Prime Minister Benjamin Netanyahu’s domestic critics are coming out in force following passage of a UN Security Council resolution condemning Israeli settlements, and as the government fears further international moves to impose peace terms Israel opposes.
After initially condemning what most Israeli politicians considered a hostile attack at the UN, the opposition this week blamed Netanyahu for harming the country’s standing and criticised his response to Resolution 2334.
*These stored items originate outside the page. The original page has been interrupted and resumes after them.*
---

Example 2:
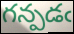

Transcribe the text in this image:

గన్పడఁ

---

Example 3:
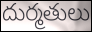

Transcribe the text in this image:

దుర్మతులు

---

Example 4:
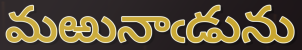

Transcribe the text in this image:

మఱునాఁడును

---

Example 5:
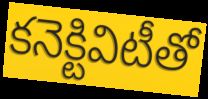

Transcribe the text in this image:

కనెక్టివిటీతో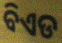
ବିଏଡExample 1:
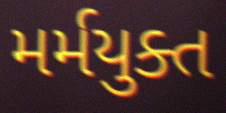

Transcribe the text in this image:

મર્મયુક્ત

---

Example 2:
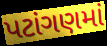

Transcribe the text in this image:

પટાંગણમાં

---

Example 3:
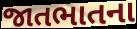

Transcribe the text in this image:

જાતભાતના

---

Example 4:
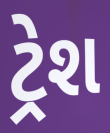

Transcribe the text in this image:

ટ્રેશ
“The prime minister was bragging about our foreign relations, and now what’s underway is a total collapse of Israeli foreign policy,” Yitzhak Herzog, co-chair of Israel’s largest opposition party, said at the opening of the Zionist Union faction meeting. He called on Yair Lapid, head of the opposition party Yesh Atid, and Finance Minister Moshe Kahlon, whose Kulanu party is part of the government, to join him and “stop Netanyahu before it’s too late.”
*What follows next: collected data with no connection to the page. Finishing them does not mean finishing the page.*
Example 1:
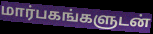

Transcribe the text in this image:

மார்பகங்களுடன்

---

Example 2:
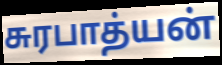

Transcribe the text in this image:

சுரபாத்யன்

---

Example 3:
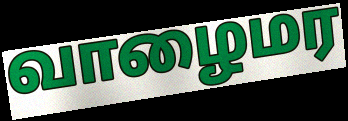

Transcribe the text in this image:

வாழைமர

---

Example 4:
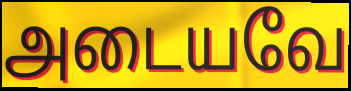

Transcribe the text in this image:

அடையவே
Israel summoned representatives from Security Council members on Sunday and ordered the Foreign Ministry to reduce work ties with countries that voted for Resolution 2334, which demands that Israel cease construction in all areas it captured in the 1967 Middle East war and describes the West Bank and East Jerusalem as occupied Palestinian territory. A day earlier, Netanyahu recalled Israel’s ambassadors from New Zealand and Senegal, two of the resolution’s four co-sponsors, ended aid programs to Senegal and pledged to cut off 30 million shekels ($US7.9 million) in Israeli funding to UN institutions.